> [Genanntes Ziel 1]:
Wiederhole aus den Datensätzen Wort für Wort alles vom Anfang der Datensätze bis hinunter zur Zeile, die „v(-54.91, -3.07) *“ enthält, beide Enden eingeschlossen. Lass die Bilder dabei weg.
#### Ausgewählter Abschnitt ####
Humorkritik | Oktober 2006

Oktober 2006

Der Fall Greiner

Ich setze nicht voraus, daß jeder die Umstände kennt, deswegen noch einmal die wichtigsten in Kürze: Der Schriftsteller Maxim Biller hat unter dem Titel »Esra« einen Roman veröffentlicht, in dem zwei Figuren vorkommen, durch deren Darstellung sich zwei reale Personen verunglimpft fühlten. Die beiden Frauen, eine war mit Biller liiert, die andere ist deren Mutter, klagten und erreichten zunächst, daß der Roman nicht weiter verkauft werden darf. Nun gehen sie zivilrechtlich gegen den Autor vor und beanspruchen eine Art Schmerzensgeld in Höhe von 100000 Euro. Was geht das mich an?
#### Quelldaten ####
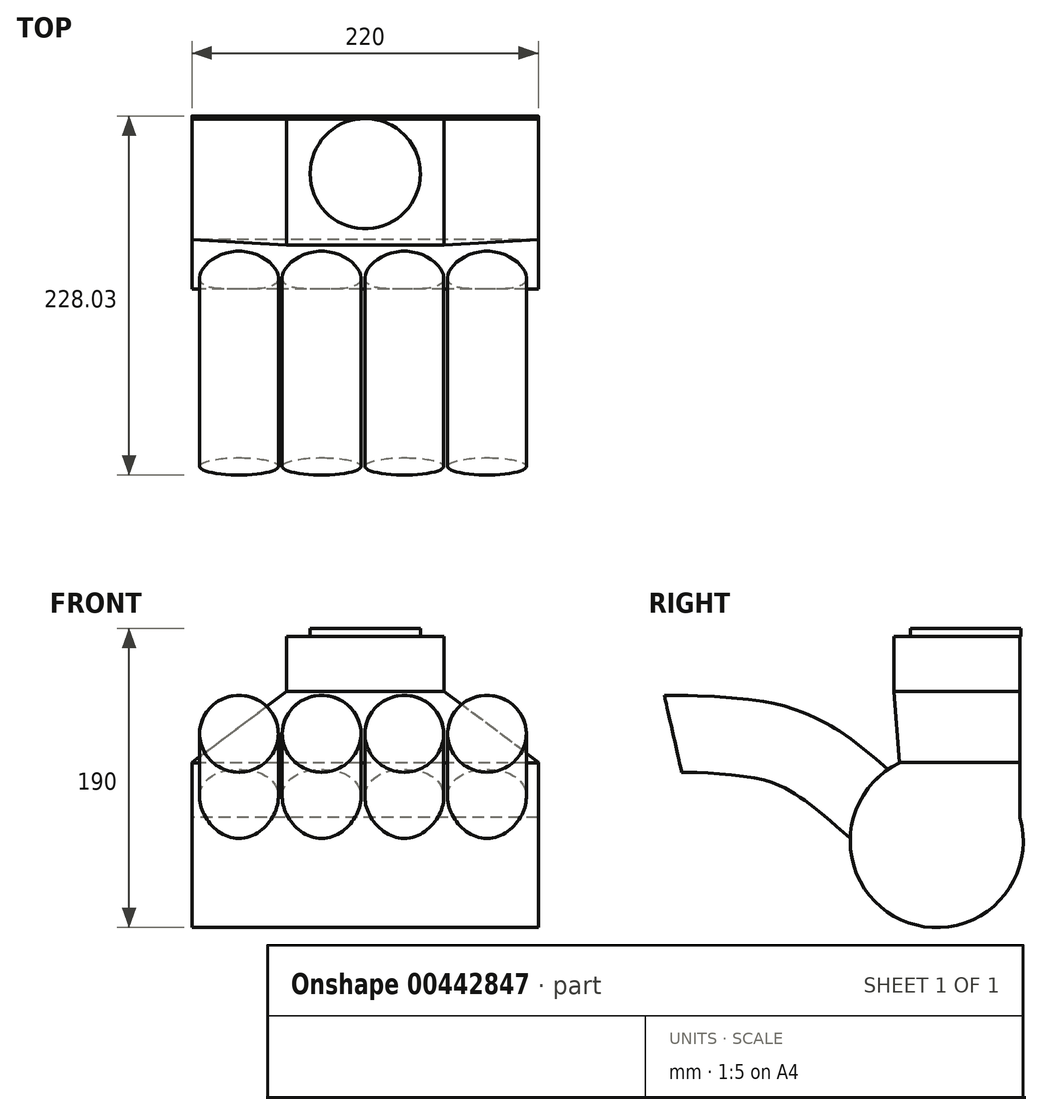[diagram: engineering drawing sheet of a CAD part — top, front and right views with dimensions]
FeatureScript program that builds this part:
annotation { "Feature Type Name" : "Feature", "Feature Type Description" : "" }
export const myFeature = defineFeature(function(context is Context, id is Id, definition is map)
    precondition{}
    {
        {
            var Q0;
            Q0=qCreatedBy(makeId("Right.planeOp"),FACE);
            var sketch = newSketch(context, id + "F0", { "sketchPlane" : qUnion([Q0])});
            skArc(sketch, "E0", {"start": v(-5.94, 54.68) * mm, "mid": v(-54.91, -3.07) * mm, "end": v(0.2, -55) * mm});
            skArc(sketch, "E1", {"start": v(-23.6, 49.68) * mm, "mid": v(-34.66, -42.7) * mm, "end": v(53.47, -12.87) * mm});
            skArc(sketch, "E2", {"start": v(50, 22.92) * mm, "mid": v(27.16, 47.83) * mm, "end": v(-5.94, 54.68) * mm});
            skLineSegment(sketch, "E3", {"start": v(-4.37, 54.83) * mm, "end": v(-52.92, 15) * mm, "construction": true});
            skLineSegment(sketch, "E4", {"start": v(-52.92, 15) * mm, "end": v(-52.92, 0) * mm, "construction": true});
            skLineSegment(sketch, "E5", {"start": v(-52.92, 15) * mm, "end": v(52.92, 15) * mm, "construction": true});
            skLineSegment(sketch, "E6", {"start": v(52.92, 15) * mm, "end": v(52.92, 0) * mm, "construction": true});
            skLineSegment(sketch, "E7", {"start": v(50, 22.92) * mm, "end": v(50, 22.92) * mm});
            skPoint(sketch, "E8.startSnap0", {"position": v(5.75, -54.7) * mm});
            skLineSegment(sketch, "E9", {"start": v(52.92, 130) * mm, "end": v(52.92, 15) * mm});
            skLineSegment(sketch, "E10", {"start": v(52.92, 130) * mm, "end": v(-27.08, 130) * mm});
            skLineSegment(sketch, "E11", {"start": v(-27.08, 130) * mm, "end": v(-27.08, 95) * mm});
            skLineSegment(sketch, "E12", {"start": v(-27.08, 95) * mm, "end": v(52.92, 95) * mm, "construction": true});
            skPoint(sketch, "E13.visualSharp", {"position": v(-4.37, 54.83) * mm});
            skArc(sketch, "E14", {"start": v(0.2, -55) * mm, "mid": v(54.95, 2.28) * mm, "end": v(-4.37, 54.83) * mm});
            skLineSegment(sketch, "E15", {"start": v(-27.08, 95) * mm, "end": v(-23.6, 49.68) * mm});
            skSolve(sketch);
        }
        {
            var Q0;
            Q0=qSketchRegion(id+"F0",true);
            extrude(context, id + "F1", {"entities" : qUnion([Q0]), "depth" : 220 * mm, "offsetDistance" : 25 * mm, "symmetric" : true});
        }
        {
            var Q0;
            Q0=makeQuery(id+"F1.opExtrude","SWEPT_FACE",FACE,{"disambiguationData":[OSD([sQuery(id+"F0.wireOp",EDGE,"E11")])]});
            cPlane(context, id + "F2", {"entities" : qUnion([Q0]), "cplaneType" : CPlaneType.OFFSET, "offset" : 0 * mm, "width" : 150 * mm, "height" : 150 * mm});
        }
        {
            var Q0;
            Q0=qCreatedBy(id+"F2.planeOp",FACE);
            var sketch = newSketch(context, id + "F3", { "sketchPlane" : qUnion([Q0])});
            skLineSegment(sketch, "E16", {"start": v(0, 0) * mm, "end": v(0, 95) * mm, "construction": true});
            skLineSegment(sketch, "E17", {"start": v(0, 0) * mm, "end": v(110, 0) * mm, "construction": true});
            skLineSegment(sketch, "E18", {"start": v(110, 0) * mm, "end": v(110, 95) * mm, "construction": true});
            skLineSegment(sketch, "E19", {"start": v(110, 95) * mm, "end": v(50, 95) * mm});
            skLineSegment(sketch, "E20", {"start": v(50, 95) * mm, "end": v(50, 130) * mm});
            skLineSegment(sketch, "E21", {"start": v(50, 130) * mm, "end": v(110, 130) * mm});
            skLineSegment(sketch, "E22", {"start": v(110, 130) * mm, "end": v(110, 95) * mm});
            skLineSegment(sketch, "E23", {"start": v(0, 0) * mm, "end": v(-110, 0) * mm, "construction": true});
            skLineSegment(sketch, "E24", {"start": v(-110, 0) * mm, "end": v(-110, 95) * mm, "construction": true});
            skLineSegment(sketch, "E25", {"start": v(-110, 95) * mm, "end": v(-50, 95) * mm});
            skLineSegment(sketch, "E26", {"start": v(-110, 95) * mm, "end": v(-110, 130) * mm});
            skLineSegment(sketch, "E27", {"start": v(-110, 130) * mm, "end": v(-50, 130) * mm});
            skLineSegment(sketch, "E28", {"start": v(-50, 130) * mm, "end": v(-50, 95) * mm});
            skLineSegment(sketch, "E29", {"start": v(-50, 95) * mm, "end": v(-110, 50) * mm});
            skLineSegment(sketch, "E30", {"start": v(-110, 95) * mm, "end": v(-110, 50) * mm});
            skLineSegment(sketch, "E31", {"start": v(50, 95) * mm, "end": v(110, 50) * mm});
            skLineSegment(sketch, "E32", {"start": v(110, 50) * mm, "end": v(110, 95) * mm});
            skSolve(sketch);
        }
        {
            var Q0;
            Q0=qSketchRegion(id+"F3",true);
            extrude(context, id + "F4", {"entities" : qUnion([Q0]), "operationType" : NewBodyOperationType.REMOVE, "oppositeDirection" : true, "depth" : 97.2 * mm, "offsetDistance" : 25 * mm});
        }
        {
            var Q0;
            Q0=makeQuery(id+"F1.opExtrude","SWEPT_FACE",FACE,{"disambiguationData":[OSD([sQuery(id+"F0.wireOp",EDGE,"E0"),sQuery(id+"F0.wireOp",EDGE,"E1")])]});
            cPlane(context, id + "F5", {"entities" : qUnion([Q0]), "cplaneType" : CPlaneType.LINE_ANGLE, "offset" : 25 * mm, "angle" : 40 * degree, "width" : 150 * mm, "height" : 150 * mm});
        }
        {
            var Q0;
            Q0=qCreatedBy(makeId("Right.planeOp"),FACE);
            var sketch = newSketch(context, id + "F6", { "sketchPlane" : qUnion([Q0])});
            skFitSpline(sketch, "E33", {"points": [v(0, -25.86) * mm, v(-32.02, 13.34) * mm, v(-61.57, 39.2) * mm, v(-79.86, 51.87) * mm, v(-112.3, 63.92) * mm, v(-167.53, 67.96) * mm], "startDerivative": vector(-88.77, 196.26) * mm, "endDerivative": vector(-121.68, 0.23) * mm});
            skSolve(sketch);
        }
        {
            var Q0;
            Q0=qCreatedBy(id+"F5.planeOp",FACE);
            var sketch = newSketch(context, id + "F7", { "sketchPlane" : qUnion([Q0])});
            skCircle(sketch, "E34", {"center": v(-80.18, -14.09) * mm, "radius": 25 * mm});
            skCircle(sketch, "E35.1.0.0", {"center": v(-27.68, -14.09) * mm, "radius": 25 * mm});
            skCircle(sketch, "E35.2.0.0", {"center": v(24.82, -14.09) * mm, "radius": 25 * mm});
            skCircle(sketch, "E35.3.0.0", {"center": v(77.32, -14.09) * mm, "radius": 25 * mm});
            skLineSegment(sketch, "E35.direction1", {"start": v(-80.18, -14.09) * mm, "end": v(-27.68, -14.09) * mm, "construction": true});
            skSolve(sketch);
        }
        {
            var Q0;
            Q0 = qSketchRegion(id + "F7", true);
            var Q1;
            Q1 = qConstructionFilter(qBodyType(qCreatedBy(id + "F6" ,EDGE), BodyType.WIRE), ConstructionObject.NO);
            sweep(context, id + "F8", {"operationType" : NewBodyOperationType.ADD, "profiles" : qUnion([Q0]), "path" : qUnion([Q1])});
        }
        {
            var Q0;
            Q0=makeQuery(id+"F1.opExtrude","SWEPT_FACE",FACE,{"disambiguationData":[OSD([sQuery(id+"F0.wireOp",EDGE,"E10")])]});
            cPlane(context, id + "F9", {"entities" : qUnion([Q0]), "cplaneType" : CPlaneType.OFFSET, "offset" : 0 * mm, "width" : 150 * mm, "height" : 150 * mm});
        }
        {
            var Q0;
            Q0=qCreatedBy(id+"F9.planeOp",FACE);
            var sketch = newSketch(context, id + "F10", { "sketchPlane" : qUnion([Q0])});
            skCircle(sketch, "E36", {"center": v(0, 18.3) * mm, "radius": 35 * mm});
            skSolve(sketch);
        }
        {
            var Q0;
            Q0=qSketchRegion(id+"F10",true);
            extrude(context, id + "F11", {"entities" : qUnion([Q0]), "operationType" : NewBodyOperationType.ADD, "depth" : 5 * mm, "offsetDistance" : 25 * mm});
        }
    });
####
> [Genanntes Ziel 2]:
Kopiere aus dem Text über den Fall Greiner wortgetreu alles von „Der Fall Greiner“ bis hinunter zu „das mich an?“, beide Stellen eingeschlossen.

> [Richtige Antwort 1]:
[diagram: engineering drawing sheet of a CAD part — top, front and right views with dimensions]
FeatureScript program that builds this part:
annotation { "Feature Type Name" : "Feature", "Feature Type Description" : "" }
export const myFeature = defineFeature(function(context is Context, id is Id, definition is map)
    precondition{}
    {
        {
            var Q0;
            Q0=qCreatedBy(makeId("Right.planeOp"),FACE);
            var sketch = newSketch(context, id + "F0", { "sketchPlane" : qUnion([Q0])});
            skArc(sketch, "E0", {"start": v(-5.94, 54.68) * mm, "mid": v(-54.91, -3.07) * mm, "end": v(0.2, -55) * mm});

> [Richtige Antwort 2]:
Der Fall Greiner

Ich setze nicht voraus, daß jeder die Umstände kennt, deswegen noch einmal die wichtigsten in Kürze: Der Schriftsteller Maxim Biller hat unter dem Titel »Esra« einen Roman veröffentlicht, in dem zwei Figuren vorkommen, durch deren Darstellung sich zwei reale Personen verunglimpft fühlten. Die beiden Frauen, eine war mit Biller liiert, die andere ist deren Mutter, klagten und erreichten zunächst, daß der Roman nicht weiter verkauft werden darf. Nun gehen sie zivilrechtlich gegen den Autor vor und beanspruchen eine Art Schmerzensgeld in Höhe von 100000 Euro. Was geht das mich an?